To further evaluate the most probable ignition scenario and associate the observed melt/flow patterns, a 3D model of the valve was developed to approximate the geometric relationships of the valve internals and perform computational fluid dynamics (CFD) modeling of the flow conditions believed to be present in the valve at the time of the fire. Of specific interest were gas velocities and vector streamlines, as well as pressure and temperature conditions throughout the valve. The WHA CFD analysis predicted that the gas velocity would have exceeded 300 ft/s (90 m/s) immediately downstream of the valve’s seat, both where the flow entered the ball’s interstage (upstream) and where flow exited the interstage (downstream). The CFD analysis also predicted very turbulent flow downstream of the valve.
The characteristic elements for particle impact ignition include the presence of particles, high gas velocities, impingement locations, and flammable materials. Test data has shown that gas velocities greater than approximately 150 ft/s (45 m/s) are capable of supporting particle ignition in oxygen. Further, design guides for oxygen systems recommend limiting gas velocities to below 100 ft/s (30 m/s) to minimize particle impact ignition. The CFD analysis predicted that flow velocities in excess of these thresholds were developed as the flow was sweeping past the upstream seat retainer and leading edge of the ball element.
Conclusions and Lessons Learned
Despite the fact that the CFD model predicted that all characteristic elements for particle impact ignition could have been present at the time of the fire, WHA’s analysis of the burn patterns and post-fire evidence indicated that the most probable cause of this fire was contaminant promoted ignition. The CFD analysis provided key insight into each of these ignition mechanisms and also confirmed the relevant probable gas pressures and velocities inside the valve.
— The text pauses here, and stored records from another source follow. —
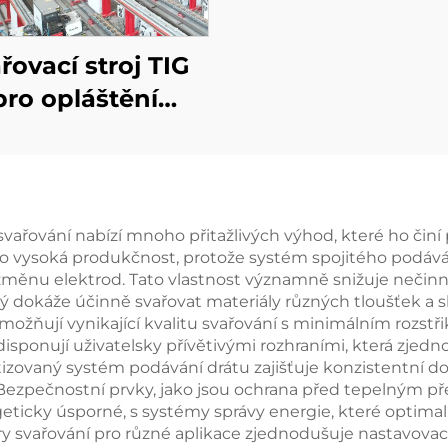
řovací stroj TIG
pro opláštění
olejových a
ynových trubek
řování nabízí mnoho přitažlivých výhod, které ho činí
jeho vysoká produkčnost, protože systém spojitého pod
 změnu elektrod. Tato vlastnost významně snižuje nečinno
erý dokáže účinně svařovat materiály různých tloušťek a 
možňují vynikající kvalitu svařování s minimálním rozstři
sponují uživatelsky přívětivými rozhraními, která zjedno
izovaný systém podávání drátu zajišťuje konzistentní 
ezpečnostní prvky, jako jsou ochrana před tepelným pře
nergeticky úsporné, s systémy správy energie, které optim
y svařování pro různé aplikace zjednodušuje nastavovací 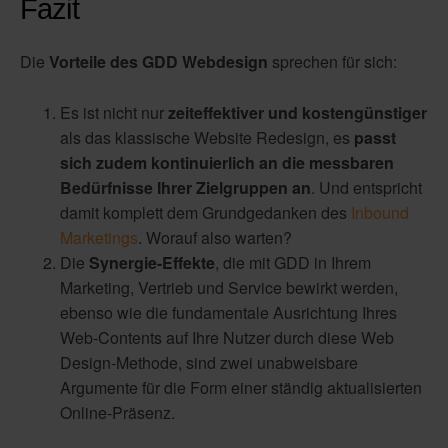
Fazit
Die
Vorteile des GDD Webdesign
sprechen für sich:
Es ist nicht nur
zeiteffektiver und kostengünstiger
als das klassische Website Redesign, es
passt
sich zudem kontinuierlich an die messbaren
Bedürfnisse Ihrer Zielgruppen an
. Und entspricht
damit komplett dem Grundgedanken des
Inbound
Marketings
. Worauf also warten?
Die
Synergie-Effekte
, die mit GDD in Ihrem
Marketing, Vertrieb und Service bewirkt werden,
ebenso wie die fundamentale Ausrichtung Ihres
Web-Contents auf Ihre Nutzer durch diese Web
Design-Methode, sind zwei unabweisbare
Argumente für die Form einer ständig aktualisierten
Online-Präsenz.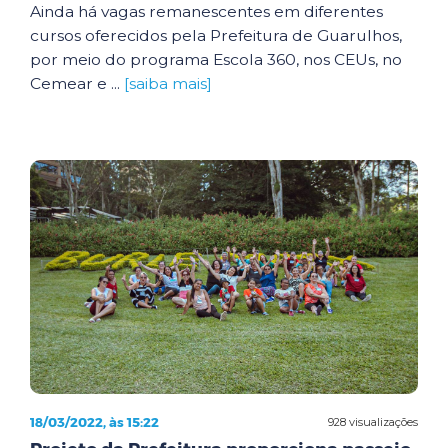
Ainda há vagas remanescentes em diferentes
cursos oferecidos pela Prefeitura de Guarulhos,
por meio do programa Escola 360, nos CEUs, no
Cemear e ...
[saiba mais]
18/03/2022, às 15:22
928 visualizações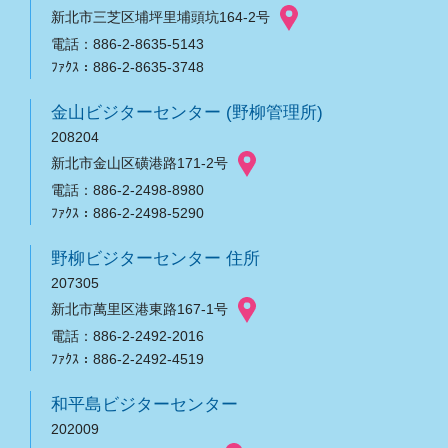
新北市三芝区埔坪里埔頭坑164-2号
電話：886-2-8635-5143
ﾌｧｸｽ：886-2-8635-3748
金山ビジターセンター (野柳管理所)
208204
新北市金山区磺港路171-2号
電話：886-2-2498-8980
ﾌｧｸｽ：886-2-2498-5290
野柳ビジターセンター 住所
207305
新北市萬里区港東路167-1号
電話：886-2-2492-2016
ﾌｧｸｽ：886-2-2492-4519
和平島ビジターセンター
202009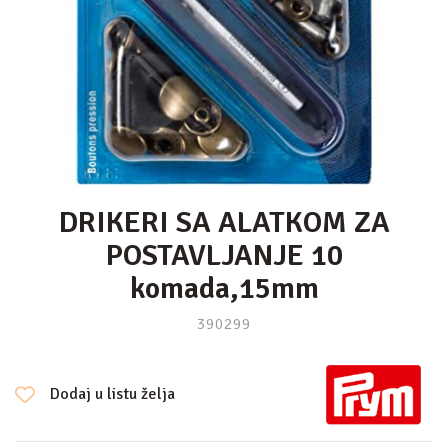
DRIKERI SA ALATKOM ZA
POSTAVLJANJE 10
komada,15mm
390299
Dodaj u listu želja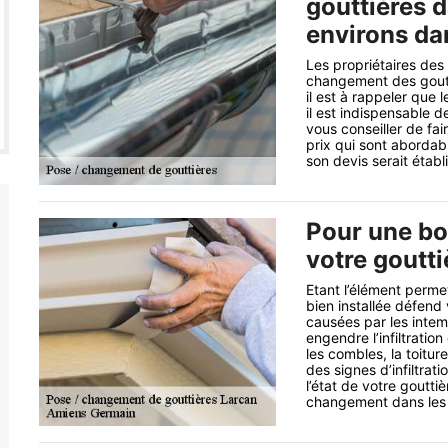
gouttières d
environs da
Les propriétaires des
changement des goutti
il est à rappeler que l
il est indispensable d
vous conseiller de fa
prix qui sont abordab
son devis serait étab
Pour une bo
votre goutt
Etant l’élément perme
bien installée défend
causées par les inte
engendre l’infiltratio
les combles, la toitu
des signes d’infiltrat
l’état de votre gouttiè
changement dans les r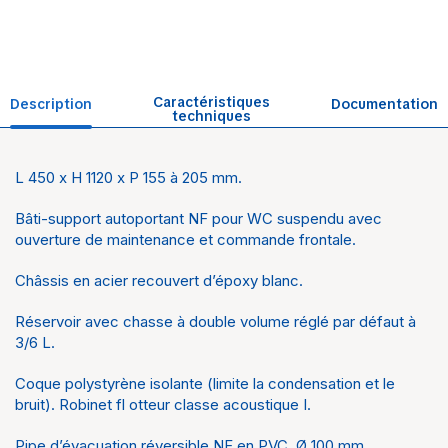
Caractéristiques
Description
Documentation
techniques
L 450 x H 1120 x P 155 à 205 mm.
Univers
Toilettes
Bâti-support autoportant NF pour WC suspendu avec
Marque
Conel
ouverture de maintenance et commande frontale.
Châssis en acier recouvert d’époxy blanc.
Réservoir avec chasse à double volume réglé par défaut à
3/6 L.
Coque polystyrène isolante (limite la condensation et le
bruit). Robinet fl otteur classe acoustique I.
Pipe d’évacuation réversible NF en PVC, Ø 100 mm,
The first take away from this investigation is the importance of minimizing hydrocarbon-based contaminants in oxygen systems. Hydrocarbon contaminants require relatively little energy to ignite yet burn vigorously in oxygen with energies capable of propagating a fire to other materials (especially if gross quantities are present, as was the case in this valve).
REMEMBER: Always use approved lubricants in oxygen systems. All oxygen components should undergo thorough oxygen cleaning, and personnel should be properly training in maintaining cleanliness through proper installation and maintenance practices.
A second lesson learned in this analysis is the importance of proper operation of isolation valves in oxygen. These valves are typically purposed only for isolating pressure and flow, not for throttling or controlling flow. As such they are generally to be operated fully open or fully closed, and not operated under pressure differentials which can produce very high gas velocity through the valve. A “zero pressure, zero flow” operating philosophy often applies to isolation valves in oxygen, where the valve is pre-positioned open before pressurized (zero pressure) or where pressure is equalized across the valve before opening (zero flow). If an isolation valve in an industrial oxygen system is not designed to be operated under pressure differentials (during system start-up or re-start for example), often a small-diameter bypass valve is used to slowly equalize pressure across that valve and enable safe operation.
“In some circumstances it is not well appreciated that even a 7% pressure differential (93% equalized), as was the case in this fire, can produce gas velocities that are significantly greater than the preferred maximum velocities to avoid particle impact ignition.”Dr. Barry Newton, WHA International, Inc.
REMEMBER: Safe operating procedures and best practices should be clearly outlined. All personnel involved in the operation of an oxygen system should receive proper technical training. All oxygen systems should be thoroughly analyzed for oxygen hazards, including the potential for mis-operation or failures that could lead to fires.